Every line from the beginning of the records below up to the one holding "تعترض طريقها، وكشف" should be quoted exactly; leave out the rest.
·····
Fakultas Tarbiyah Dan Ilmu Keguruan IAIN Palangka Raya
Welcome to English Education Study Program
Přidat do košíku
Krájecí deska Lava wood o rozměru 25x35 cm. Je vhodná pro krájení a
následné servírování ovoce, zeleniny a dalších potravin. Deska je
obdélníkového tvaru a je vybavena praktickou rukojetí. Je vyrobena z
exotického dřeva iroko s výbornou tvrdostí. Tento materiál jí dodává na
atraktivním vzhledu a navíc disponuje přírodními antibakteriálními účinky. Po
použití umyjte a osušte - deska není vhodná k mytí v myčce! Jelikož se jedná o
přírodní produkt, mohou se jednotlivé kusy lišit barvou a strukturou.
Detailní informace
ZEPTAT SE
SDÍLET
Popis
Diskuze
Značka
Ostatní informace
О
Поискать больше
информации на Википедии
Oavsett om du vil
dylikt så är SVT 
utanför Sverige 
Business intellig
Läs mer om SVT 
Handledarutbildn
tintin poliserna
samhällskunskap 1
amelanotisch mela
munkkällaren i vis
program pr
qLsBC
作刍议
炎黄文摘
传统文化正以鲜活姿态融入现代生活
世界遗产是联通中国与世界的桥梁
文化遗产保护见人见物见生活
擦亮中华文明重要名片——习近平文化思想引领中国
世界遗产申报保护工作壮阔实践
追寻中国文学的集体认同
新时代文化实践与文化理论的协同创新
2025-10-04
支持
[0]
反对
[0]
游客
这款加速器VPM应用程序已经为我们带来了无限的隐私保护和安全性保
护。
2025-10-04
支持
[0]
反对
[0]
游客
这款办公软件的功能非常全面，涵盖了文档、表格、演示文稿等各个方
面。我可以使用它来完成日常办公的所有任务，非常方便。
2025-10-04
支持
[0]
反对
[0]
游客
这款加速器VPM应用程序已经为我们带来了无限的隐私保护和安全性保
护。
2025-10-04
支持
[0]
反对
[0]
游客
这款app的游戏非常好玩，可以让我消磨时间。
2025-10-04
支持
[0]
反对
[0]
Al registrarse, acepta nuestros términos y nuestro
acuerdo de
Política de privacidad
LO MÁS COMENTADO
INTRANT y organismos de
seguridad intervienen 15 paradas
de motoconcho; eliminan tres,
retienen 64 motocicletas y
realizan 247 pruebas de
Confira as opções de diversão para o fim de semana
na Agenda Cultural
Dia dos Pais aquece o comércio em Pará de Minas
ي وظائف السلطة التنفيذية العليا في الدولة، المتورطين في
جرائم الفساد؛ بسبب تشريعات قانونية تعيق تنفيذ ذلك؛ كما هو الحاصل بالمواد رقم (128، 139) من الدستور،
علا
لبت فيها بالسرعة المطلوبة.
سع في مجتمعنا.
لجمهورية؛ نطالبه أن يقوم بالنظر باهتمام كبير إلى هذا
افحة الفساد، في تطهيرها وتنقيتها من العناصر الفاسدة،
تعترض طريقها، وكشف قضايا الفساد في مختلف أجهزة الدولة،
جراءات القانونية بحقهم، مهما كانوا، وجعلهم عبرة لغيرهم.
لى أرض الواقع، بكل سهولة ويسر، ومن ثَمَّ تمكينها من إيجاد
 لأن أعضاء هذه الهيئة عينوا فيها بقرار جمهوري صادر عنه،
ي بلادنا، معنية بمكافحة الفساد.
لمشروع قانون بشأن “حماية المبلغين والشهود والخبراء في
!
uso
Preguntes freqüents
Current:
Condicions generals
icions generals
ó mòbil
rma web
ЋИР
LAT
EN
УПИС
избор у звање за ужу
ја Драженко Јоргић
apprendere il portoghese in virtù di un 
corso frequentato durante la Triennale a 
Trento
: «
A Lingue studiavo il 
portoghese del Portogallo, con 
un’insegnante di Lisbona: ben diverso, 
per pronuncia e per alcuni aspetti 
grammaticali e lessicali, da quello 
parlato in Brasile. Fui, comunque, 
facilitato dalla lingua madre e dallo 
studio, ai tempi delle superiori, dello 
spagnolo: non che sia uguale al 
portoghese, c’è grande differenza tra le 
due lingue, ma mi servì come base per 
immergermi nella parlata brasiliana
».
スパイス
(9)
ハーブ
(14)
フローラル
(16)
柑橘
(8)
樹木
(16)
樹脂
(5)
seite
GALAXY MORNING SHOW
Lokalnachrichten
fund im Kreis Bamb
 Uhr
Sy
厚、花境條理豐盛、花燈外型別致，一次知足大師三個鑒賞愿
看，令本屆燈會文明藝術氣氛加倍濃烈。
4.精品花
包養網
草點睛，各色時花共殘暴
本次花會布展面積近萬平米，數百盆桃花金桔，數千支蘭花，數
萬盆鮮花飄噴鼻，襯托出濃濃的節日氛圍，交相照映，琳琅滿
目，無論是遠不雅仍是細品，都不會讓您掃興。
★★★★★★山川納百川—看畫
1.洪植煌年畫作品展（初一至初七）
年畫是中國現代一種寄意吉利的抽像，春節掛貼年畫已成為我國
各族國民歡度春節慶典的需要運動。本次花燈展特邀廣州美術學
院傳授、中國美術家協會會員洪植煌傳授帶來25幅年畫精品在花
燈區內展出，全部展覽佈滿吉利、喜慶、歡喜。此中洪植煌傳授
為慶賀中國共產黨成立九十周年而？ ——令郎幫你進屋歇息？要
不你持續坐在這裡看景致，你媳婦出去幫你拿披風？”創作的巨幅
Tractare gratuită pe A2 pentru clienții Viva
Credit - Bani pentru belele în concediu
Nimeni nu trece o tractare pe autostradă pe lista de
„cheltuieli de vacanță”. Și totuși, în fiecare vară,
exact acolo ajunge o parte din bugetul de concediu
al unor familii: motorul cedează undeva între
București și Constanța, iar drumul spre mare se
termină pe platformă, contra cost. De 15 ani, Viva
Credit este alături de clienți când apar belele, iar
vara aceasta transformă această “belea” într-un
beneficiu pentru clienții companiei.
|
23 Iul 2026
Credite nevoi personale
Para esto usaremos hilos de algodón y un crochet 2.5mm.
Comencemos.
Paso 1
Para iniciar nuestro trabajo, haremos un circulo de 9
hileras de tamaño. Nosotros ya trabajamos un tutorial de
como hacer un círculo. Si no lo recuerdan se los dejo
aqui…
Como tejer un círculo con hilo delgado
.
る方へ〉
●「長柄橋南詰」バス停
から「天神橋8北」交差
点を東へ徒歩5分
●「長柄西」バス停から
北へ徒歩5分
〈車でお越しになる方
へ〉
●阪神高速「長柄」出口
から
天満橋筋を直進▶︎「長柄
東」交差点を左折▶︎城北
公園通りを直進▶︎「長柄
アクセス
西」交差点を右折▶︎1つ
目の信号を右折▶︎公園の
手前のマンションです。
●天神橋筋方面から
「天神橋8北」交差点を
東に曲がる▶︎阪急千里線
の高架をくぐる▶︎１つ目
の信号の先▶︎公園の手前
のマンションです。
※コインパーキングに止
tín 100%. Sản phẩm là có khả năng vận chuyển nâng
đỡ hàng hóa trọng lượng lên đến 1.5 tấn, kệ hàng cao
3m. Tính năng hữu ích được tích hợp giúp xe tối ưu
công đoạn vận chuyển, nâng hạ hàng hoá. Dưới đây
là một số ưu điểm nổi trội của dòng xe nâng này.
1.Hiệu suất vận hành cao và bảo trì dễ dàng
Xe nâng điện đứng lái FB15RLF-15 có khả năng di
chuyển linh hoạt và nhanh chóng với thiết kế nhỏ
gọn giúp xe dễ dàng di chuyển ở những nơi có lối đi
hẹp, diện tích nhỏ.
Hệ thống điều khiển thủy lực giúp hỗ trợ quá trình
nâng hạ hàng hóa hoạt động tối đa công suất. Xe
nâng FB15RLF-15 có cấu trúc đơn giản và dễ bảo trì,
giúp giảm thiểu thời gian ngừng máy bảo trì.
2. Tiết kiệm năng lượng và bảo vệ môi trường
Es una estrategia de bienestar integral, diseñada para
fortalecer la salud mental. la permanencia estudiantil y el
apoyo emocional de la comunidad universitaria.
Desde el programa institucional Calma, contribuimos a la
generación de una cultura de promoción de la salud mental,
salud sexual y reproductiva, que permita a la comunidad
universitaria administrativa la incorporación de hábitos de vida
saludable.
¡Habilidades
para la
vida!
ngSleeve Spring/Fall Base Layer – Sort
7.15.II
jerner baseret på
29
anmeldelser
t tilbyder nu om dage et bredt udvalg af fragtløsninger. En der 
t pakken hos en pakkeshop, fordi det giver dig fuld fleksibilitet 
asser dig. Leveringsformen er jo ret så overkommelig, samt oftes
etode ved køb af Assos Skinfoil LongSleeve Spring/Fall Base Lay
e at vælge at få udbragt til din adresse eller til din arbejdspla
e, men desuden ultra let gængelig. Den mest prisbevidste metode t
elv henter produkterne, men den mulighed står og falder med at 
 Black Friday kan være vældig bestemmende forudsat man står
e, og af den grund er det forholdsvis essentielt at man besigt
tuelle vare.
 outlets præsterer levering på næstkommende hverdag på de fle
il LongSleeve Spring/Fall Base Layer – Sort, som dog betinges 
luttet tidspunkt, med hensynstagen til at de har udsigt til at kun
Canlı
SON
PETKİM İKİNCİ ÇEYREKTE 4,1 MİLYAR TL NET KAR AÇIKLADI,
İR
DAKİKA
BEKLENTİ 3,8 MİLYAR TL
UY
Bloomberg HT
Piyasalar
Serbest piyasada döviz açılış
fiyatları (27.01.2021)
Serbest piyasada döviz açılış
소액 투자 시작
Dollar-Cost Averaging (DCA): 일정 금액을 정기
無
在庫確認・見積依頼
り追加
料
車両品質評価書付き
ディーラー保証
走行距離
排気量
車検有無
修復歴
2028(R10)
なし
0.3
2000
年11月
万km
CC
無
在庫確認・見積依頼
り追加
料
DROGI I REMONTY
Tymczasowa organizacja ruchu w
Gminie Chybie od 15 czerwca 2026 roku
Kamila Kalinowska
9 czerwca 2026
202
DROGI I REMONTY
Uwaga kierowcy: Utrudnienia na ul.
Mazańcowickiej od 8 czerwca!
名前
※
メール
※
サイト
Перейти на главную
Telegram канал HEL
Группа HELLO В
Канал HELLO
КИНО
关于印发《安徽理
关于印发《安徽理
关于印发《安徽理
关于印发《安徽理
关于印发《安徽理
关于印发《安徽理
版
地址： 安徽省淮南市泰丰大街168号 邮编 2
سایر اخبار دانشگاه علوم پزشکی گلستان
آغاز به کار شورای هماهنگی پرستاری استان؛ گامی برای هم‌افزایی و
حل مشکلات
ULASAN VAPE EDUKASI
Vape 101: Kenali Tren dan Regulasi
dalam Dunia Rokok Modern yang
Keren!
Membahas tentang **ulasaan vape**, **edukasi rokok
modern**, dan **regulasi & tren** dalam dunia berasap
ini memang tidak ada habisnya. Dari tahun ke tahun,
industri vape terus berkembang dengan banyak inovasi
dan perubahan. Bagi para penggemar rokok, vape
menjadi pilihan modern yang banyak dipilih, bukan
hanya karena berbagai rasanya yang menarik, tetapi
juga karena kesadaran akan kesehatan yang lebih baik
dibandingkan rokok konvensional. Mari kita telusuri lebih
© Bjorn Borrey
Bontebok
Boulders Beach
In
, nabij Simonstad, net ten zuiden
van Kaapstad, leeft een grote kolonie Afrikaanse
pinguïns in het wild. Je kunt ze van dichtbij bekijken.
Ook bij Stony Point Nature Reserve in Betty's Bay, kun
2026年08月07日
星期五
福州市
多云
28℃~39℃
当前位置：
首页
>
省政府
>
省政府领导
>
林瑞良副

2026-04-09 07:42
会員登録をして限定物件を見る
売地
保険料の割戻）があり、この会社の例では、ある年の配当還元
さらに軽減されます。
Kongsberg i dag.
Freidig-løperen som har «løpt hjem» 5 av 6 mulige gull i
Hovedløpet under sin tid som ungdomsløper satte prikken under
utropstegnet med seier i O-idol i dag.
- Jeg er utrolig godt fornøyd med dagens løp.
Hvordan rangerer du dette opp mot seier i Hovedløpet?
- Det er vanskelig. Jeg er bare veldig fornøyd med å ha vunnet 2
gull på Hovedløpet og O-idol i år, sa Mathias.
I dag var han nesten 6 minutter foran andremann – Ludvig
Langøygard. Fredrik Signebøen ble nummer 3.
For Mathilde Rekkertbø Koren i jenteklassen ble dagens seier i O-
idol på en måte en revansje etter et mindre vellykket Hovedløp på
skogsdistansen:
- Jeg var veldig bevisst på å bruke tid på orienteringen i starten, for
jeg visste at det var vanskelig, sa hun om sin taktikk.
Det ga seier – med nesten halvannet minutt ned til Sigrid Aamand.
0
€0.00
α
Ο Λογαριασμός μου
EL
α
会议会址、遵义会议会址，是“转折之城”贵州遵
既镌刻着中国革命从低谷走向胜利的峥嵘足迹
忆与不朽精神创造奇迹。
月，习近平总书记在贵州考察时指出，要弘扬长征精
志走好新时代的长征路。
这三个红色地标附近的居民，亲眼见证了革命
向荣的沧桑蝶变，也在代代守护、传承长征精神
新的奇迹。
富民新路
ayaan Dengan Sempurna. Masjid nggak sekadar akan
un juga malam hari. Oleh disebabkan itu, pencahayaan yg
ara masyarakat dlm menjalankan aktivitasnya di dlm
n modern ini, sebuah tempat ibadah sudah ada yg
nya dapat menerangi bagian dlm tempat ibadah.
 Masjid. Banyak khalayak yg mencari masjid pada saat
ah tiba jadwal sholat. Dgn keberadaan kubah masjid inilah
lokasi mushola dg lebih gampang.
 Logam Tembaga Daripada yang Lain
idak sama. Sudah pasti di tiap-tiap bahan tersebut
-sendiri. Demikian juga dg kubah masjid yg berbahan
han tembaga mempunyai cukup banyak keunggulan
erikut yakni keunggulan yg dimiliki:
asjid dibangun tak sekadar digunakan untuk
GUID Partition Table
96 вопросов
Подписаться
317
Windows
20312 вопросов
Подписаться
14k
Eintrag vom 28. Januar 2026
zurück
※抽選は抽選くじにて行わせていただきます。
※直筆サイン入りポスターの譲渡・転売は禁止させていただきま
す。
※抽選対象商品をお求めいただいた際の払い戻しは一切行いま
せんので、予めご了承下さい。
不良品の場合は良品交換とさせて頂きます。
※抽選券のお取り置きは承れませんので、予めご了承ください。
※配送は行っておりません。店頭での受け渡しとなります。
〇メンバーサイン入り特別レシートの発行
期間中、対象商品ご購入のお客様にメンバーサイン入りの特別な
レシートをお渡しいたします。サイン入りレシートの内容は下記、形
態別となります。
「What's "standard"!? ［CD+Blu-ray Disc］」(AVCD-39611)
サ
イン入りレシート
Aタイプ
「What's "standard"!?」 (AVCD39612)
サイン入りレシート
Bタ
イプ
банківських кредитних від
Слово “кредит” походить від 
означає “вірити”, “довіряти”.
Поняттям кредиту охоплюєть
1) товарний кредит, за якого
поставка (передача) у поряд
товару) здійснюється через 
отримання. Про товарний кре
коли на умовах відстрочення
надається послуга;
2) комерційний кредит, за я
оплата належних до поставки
·····
__Response to this exercise__.
Fakultas Tarbiyah Dan Ilmu Keguruan IAIN Palangka Raya
Welcome to English Education Study Program
Přidat do košíku
Krájecí deska Lava wood o rozměru 25x35 cm. Je vhodná pro krájení a
následné servírování ovoce, zeleniny a dalších potravin. Deska je
obdélníkového tvaru a je vybavena praktickou rukojetí. Je vyrobena z
exotického dřeva iroko s výbornou tvrdostí. Tento materiál jí dodává na
atraktivním vzhledu a navíc disponuje přírodními antibakteriálními účinky. Po
použití umyjte a osušte - deska není vhodná k mytí v myčce! Jelikož se jedná o
přírodní produkt, mohou se jednotlivé kusy lišit barvou a strukturou.
Detailní informace
ZEPTAT SE
SDÍLET
Popis
Diskuze
Značka
Ostatní informace
О
Поискать больше
информации на Википедии
Oavsett om du vil
dylikt så är SVT 
utanför Sverige 
Business intellig
Läs mer om SVT 
Handledarutbildn
tintin poliserna
samhällskunskap 1
amelanotisch mela
munkkällaren i vis
program pr
qLsBC
作刍议
炎黄文摘
传统文化正以鲜活姿态融入现代生活
世界遗产是联通中国与世界的桥梁
文化遗产保护见人见物见生活
擦亮中华文明重要名片——习近平文化思想引领中国
世界遗产申报保护工作壮阔实践
追寻中国文学的集体认同
新时代文化实践与文化理论的协同创新
2025-10-04
支持
[0]
反对
[0]
游客
这款加速器VPM应用程序已经为我们带来了无限的隐私保护和安全性保
护。
2025-10-04
支持
[0]
反对
[0]
游客
这款办公软件的功能非常全面，涵盖了文档、表格、演示文稿等各个方
面。我可以使用它来完成日常办公的所有任务，非常方便。
2025-10-04
支持
[0]
反对
[0]
游客
这款加速器VPM应用程序已经为我们带来了无限的隐私保护和安全性保
护。
2025-10-04
支持
[0]
反对
[0]
游客
这款app的游戏非常好玩，可以让我消磨时间。
2025-10-04
支持
[0]
反对
[0]
Al registrarse, acepta nuestros términos y nuestro
acuerdo de
Política de privacidad
LO MÁS COMENTADO
INTRANT y organismos de
seguridad intervienen 15 paradas
de motoconcho; eliminan tres,
retienen 64 motocicletas y
realizan 247 pruebas de
Confira as opções de diversão para o fim de semana
na Agenda Cultural
Dia dos Pais aquece o comércio em Pará de Minas
ي وظائف السلطة التنفيذية العليا في الدولة، المتورطين في
جرائم الفساد؛ بسبب تشريعات قانونية تعيق تنفيذ ذلك؛ كما هو الحاصل بالمواد رقم (128، 139) من الدستور،
علا
لبت فيها بالسرعة المطلوبة.
سع في مجتمعنا.
لجمهورية؛ نطالبه أن يقوم بالنظر باهتمام كبير إلى هذا
افحة الفساد، في تطهيرها وتنقيتها من العناصر الفاسدة،
تعترض طريقها، وكشف قضايا الفساد في مختلف أجهزة الدولة،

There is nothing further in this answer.